(Stored data entries)
►

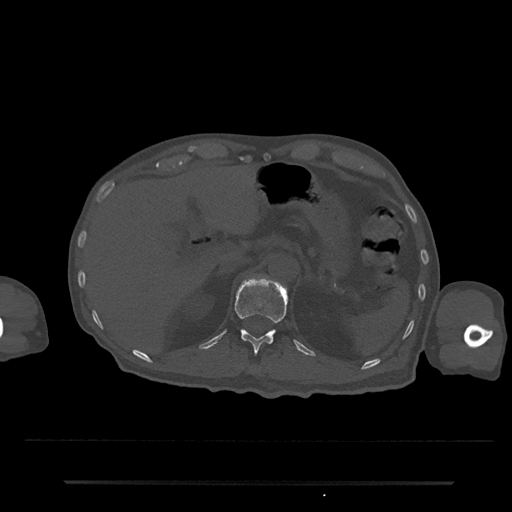
CT including the spine, one axial slice; slice 189 of 797 in the series (ordered by position); reconstruction kernel Br40s/3; 120 kVp; bone window (W 1800 / L 400 HU); 0.5 mm slice thickness; 512 × 512 image matrix, field of view 427 × 427 mm. Patient: male, 74 years. From the clinical record (not read from this slice): primary cancer: prostate.
Annotated regions visible in this slice (semi-automatically segmented with operator editing):
- T12 vertebra: bounding box (x1, y1, x2, y2) in pixels: (235, 278, 288, 354)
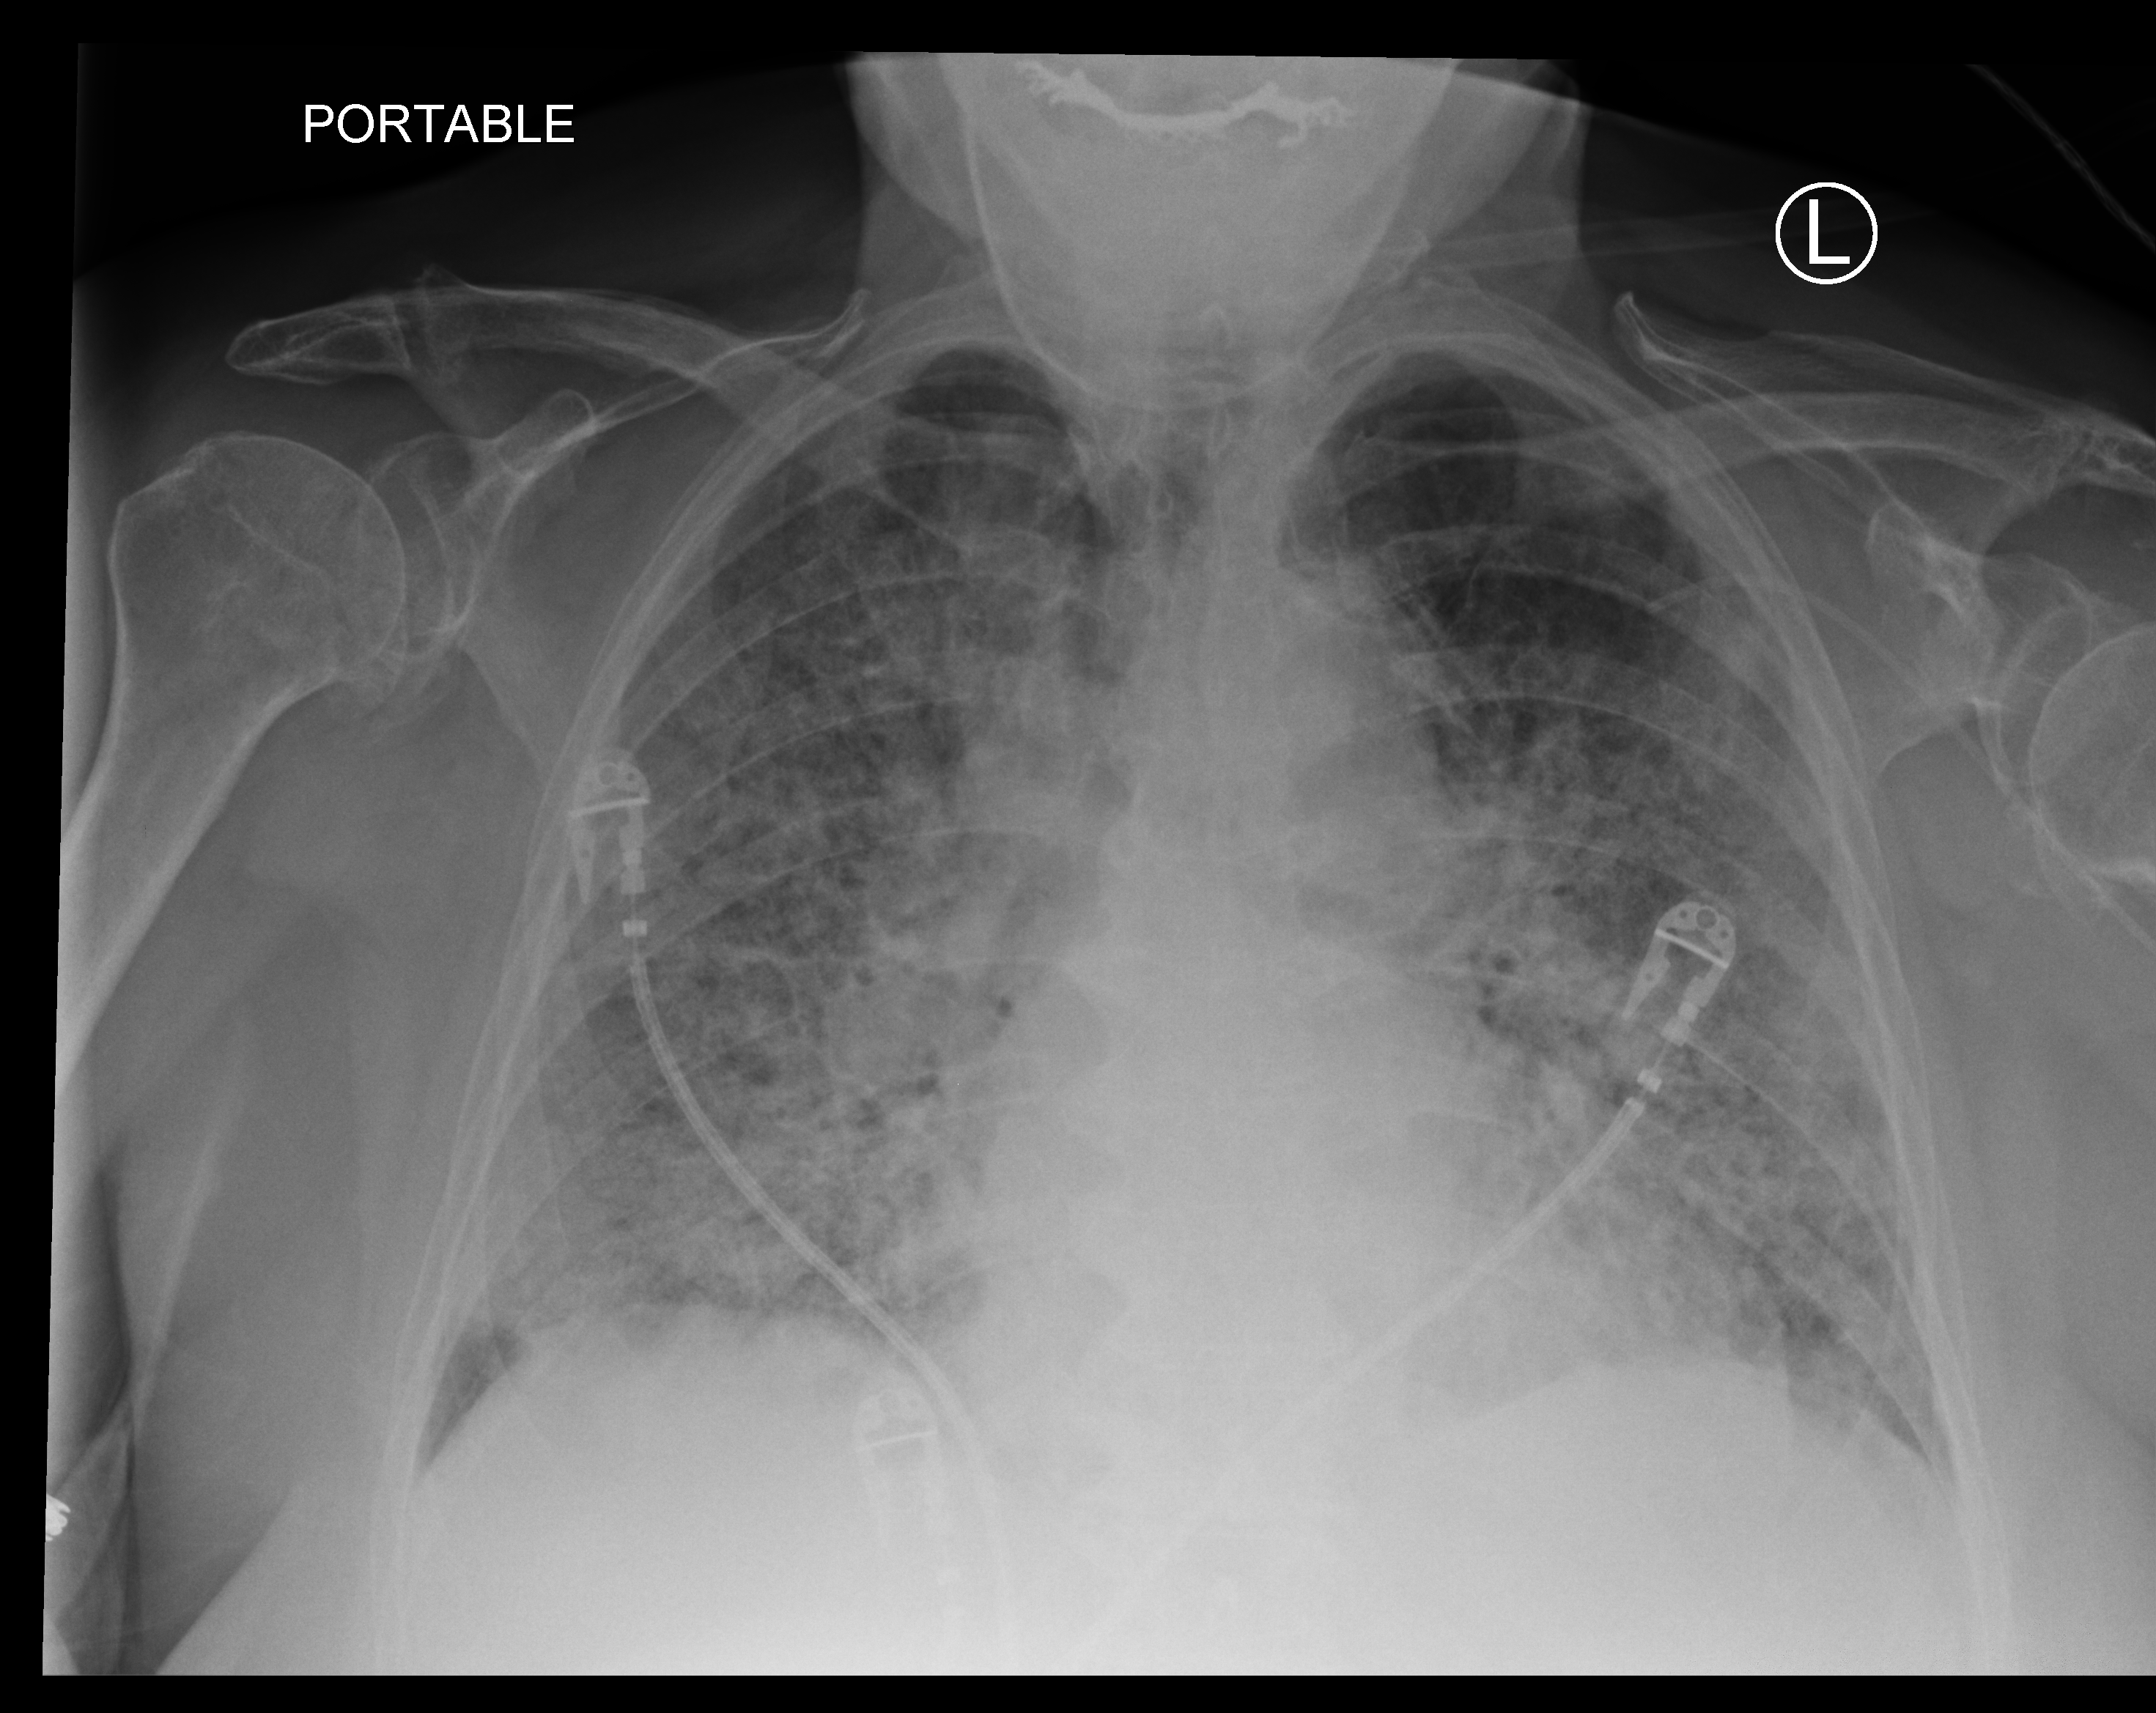
Portable chest radiograph, anteroposterior (AP) projection. Female patient hospitalised with COVID-19, age 75–90 years.
Hospital-stay facts (about this admission, not read from this image; timing relative to this image not recorded): chronic kidney disease (admission record): no; admitted to intensive care during this hospital stay: no; mechanically ventilated during this hospital stay: yes.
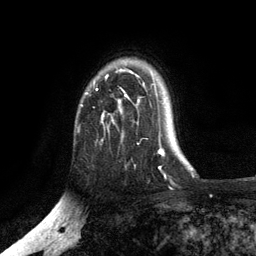
Breast MRI, one axial slice; slice 89 of 134 in the series (ordered by position); cropped to one breast; dynamic contrast-enhanced series, time point 2 of 6 at this slice position (early post-contrast); 3 T; TE 2.8 ms, TR 7.5 ms; 1.2 mm slice thickness; 256 × 256 image matrix. Female patient.
Structures marked on this image (semi-automatic segmentation, software-assisted and operator-edited):
- enhancing-tissue mask used for the functional tumour volume (all voxels passing the contrast-enhancement thresholds inside the analysis volume; usually the tumour): bounding box (x1, y1, x2, y2) in pixels: (81, 70, 156, 121)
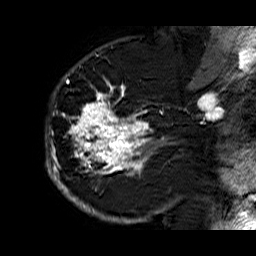
Breast MRI (dynamic contrast-enhanced), one sagittal slice. Position 42 of 60 along the scan axis. Dynamic contrast-enhanced series, time point 2 of 6 at this slice position (early post-contrast). 1.5 T. TE 6.3 ms, TR 32.9 ms. 4 mm slice thickness. 256 × 256 image matrix, field of view 200 × 200 mm. Female patient. Case-level facts recorded for this patient, not image findings: setting: breast cancer imaged before/during neoadjuvant chemotherapy; receptor status: HR-positive, HER2-negative.
Annotated regions visible in this slice (semi-automatically segmented with operator editing):
- analysis volume of interest (the breast-tissue region the enhancement analysis was run in; not a lesion): box from (x=45, y=74) to (x=176, y=210) px
- tumour enhancement mask (voxels above the 100 % enhancement threshold inside the analysis volume of interest): (x=45, y=74)–(x=167, y=210)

◄

▸ Directions:
Exact repeat, pictures omitted: give every line from the top of the records down to and including the line with "Portable chest radiograph, anteroposterior".

▸ Task output:
CT including the spine, one axial slice; slice 189 of 797 in the series (ordered by position); reconstruction kernel Br40s/3; 120 kVp; bone window (W 1800 / L 400 HU); 0.5 mm slice thickness; 512 × 512 image matrix, field of view 427 × 427 mm. Patient: male, 74 years. From the clinical record (not read from this slice): primary cancer: prostate.
Annotated regions visible in this slice (semi-automatically segmented with operator editing):
- T12 vertebra: bounding box (x1, y1, x2, y2) in pixels: (235, 278, 288, 354)
Portable chest radiograph, anteroposterior (AP) projection. Female patient hospitalised with COVID-19, age 75–90 years.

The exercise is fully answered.